In this way, how can I assign a Role r1 to User u1 on Device d1 ? here is what I tried:

# First get the device, user and role 
deviceRow = db.session.query(Device).filter(Device.name=="d1").first()
userRow = db.session.query(User).filter(User.username=="u1").first()
roleRow = db.session.query(Role).filter(Role.name == "r1").first()
# Then add the user on that device
deviceRow.users.append(userRow)
deviceRow.roles.append(roleRow)

This creates two rows in the table user_devices

enter image description here

Is there any way that we could add two attributes into the table like this ?;

deviceRow.users.append(userRow).roles.append(roleRow)

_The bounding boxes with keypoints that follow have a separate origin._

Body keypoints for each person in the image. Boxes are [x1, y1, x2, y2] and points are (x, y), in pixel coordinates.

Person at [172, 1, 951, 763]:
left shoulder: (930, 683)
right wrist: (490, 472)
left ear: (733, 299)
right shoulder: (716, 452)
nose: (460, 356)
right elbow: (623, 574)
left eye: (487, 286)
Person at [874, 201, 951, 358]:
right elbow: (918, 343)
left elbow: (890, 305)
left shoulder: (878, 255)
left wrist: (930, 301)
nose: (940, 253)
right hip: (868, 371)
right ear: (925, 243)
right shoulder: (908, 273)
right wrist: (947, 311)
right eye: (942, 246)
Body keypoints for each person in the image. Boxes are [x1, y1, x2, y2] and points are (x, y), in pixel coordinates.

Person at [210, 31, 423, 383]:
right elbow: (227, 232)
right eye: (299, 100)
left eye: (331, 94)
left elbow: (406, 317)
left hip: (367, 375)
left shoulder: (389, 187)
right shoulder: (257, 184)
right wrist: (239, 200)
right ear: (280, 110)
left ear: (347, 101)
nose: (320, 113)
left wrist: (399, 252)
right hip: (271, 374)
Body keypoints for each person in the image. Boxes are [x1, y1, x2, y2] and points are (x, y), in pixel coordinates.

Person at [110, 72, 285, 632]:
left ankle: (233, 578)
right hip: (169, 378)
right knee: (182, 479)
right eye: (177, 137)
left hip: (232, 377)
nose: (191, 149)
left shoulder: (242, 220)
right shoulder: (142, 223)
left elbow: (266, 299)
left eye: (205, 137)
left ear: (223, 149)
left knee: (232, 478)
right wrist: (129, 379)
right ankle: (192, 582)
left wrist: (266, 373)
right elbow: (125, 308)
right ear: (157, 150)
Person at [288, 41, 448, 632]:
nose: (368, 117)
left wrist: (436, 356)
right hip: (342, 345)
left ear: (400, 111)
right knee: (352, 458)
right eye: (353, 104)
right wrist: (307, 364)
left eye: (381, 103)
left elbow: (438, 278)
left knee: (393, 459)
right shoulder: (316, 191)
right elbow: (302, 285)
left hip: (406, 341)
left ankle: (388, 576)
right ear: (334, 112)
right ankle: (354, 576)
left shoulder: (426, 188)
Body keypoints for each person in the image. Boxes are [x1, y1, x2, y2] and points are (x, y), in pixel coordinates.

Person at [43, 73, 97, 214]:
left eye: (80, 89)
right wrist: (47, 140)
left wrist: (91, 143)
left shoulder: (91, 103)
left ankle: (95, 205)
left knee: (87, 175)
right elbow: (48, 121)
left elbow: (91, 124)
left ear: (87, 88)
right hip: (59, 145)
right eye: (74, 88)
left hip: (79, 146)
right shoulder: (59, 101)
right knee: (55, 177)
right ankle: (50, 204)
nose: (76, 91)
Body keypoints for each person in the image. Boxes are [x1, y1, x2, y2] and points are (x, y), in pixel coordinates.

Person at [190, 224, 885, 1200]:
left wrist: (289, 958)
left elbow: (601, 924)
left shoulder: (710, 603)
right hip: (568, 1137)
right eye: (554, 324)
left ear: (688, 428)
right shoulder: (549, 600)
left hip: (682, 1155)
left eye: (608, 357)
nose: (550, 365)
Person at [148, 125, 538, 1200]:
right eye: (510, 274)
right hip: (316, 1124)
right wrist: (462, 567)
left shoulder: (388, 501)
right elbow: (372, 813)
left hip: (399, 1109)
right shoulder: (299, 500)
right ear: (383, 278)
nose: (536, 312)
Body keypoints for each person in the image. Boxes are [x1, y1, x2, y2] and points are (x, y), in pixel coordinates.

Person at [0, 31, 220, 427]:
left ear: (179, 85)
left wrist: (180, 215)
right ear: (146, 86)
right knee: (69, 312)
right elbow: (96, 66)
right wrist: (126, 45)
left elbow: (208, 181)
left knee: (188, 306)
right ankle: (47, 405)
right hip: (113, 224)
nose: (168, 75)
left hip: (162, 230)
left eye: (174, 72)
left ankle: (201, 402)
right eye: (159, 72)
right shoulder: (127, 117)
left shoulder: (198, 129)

so that it creates only one row after commit() ?


Solution

  • An association of 3 entities is no more a simple many to many relationship. What you need is the association object pattern. In order to make handling the association a bit easier map it as a model class instead of a simple Table:

    class UserDevice(db.Model):
        __tablename__ = "user_devices"
    
        id = db.Column(db.Integer, primary_key=True)
        user_id = db.Column(db.Integer, db.ForeignKey("user.id"), nullable=False)
        device_id = db.Column(db.Integer, db.ForeignKey("device.id"), nullable=False)
        role_id = db.Column(db.Integer, db.ForeignKey("role.id"), nullable=False)
    
        __table_args__ = (db.UniqueConstraint(user_id, device_id, role_id),)
    
        user = db.relationship("User", back_populates="user_devices")
        device = db.relationship("Device")
        role = db.relationship("Role", back_populates="user_devices")
    
    class User(db.Model):
        __tablename__ = "user"
        id = db.Column(db.Integer, primary_key=True)
        username = db.Column(db.String(60), index=True, unique=True)
        user_devices = db.relationship("UserDevice", back_populates="user")
    
    class Role(db.Model):
        __tablename__ = "role"
    
        id = db.Column(db.Integer, primary_key=True)
        name = db.Column(db.String(60), unique=True)
        user_devices = db.relationship("UserDevice", back_populates="role")
    

    To associate a user with a device and a role create a new UserDevice object:

    device = db.session.query(Device).filter(Device.name == "d1").first()
    user = db.session.query(User).filter(User.username == "u1").first()
    role = db.session.query(Role).filter(Role.name == "r1").first()
    assoc = UserDevice(user=user, device=device, role=role)
    db.session.add(assoc)
    db.session.commit()
    

    Note that the ORM relationships are no longer simple collections of Device etc., but UserDevice objects. This is a good thing: when you iterate over user.user_devices for example, you get information on both the device and the role the user has on it. If you do wish to provide the simpler collections as well for situations where you for example don't need the role information, you can use an associationproxy.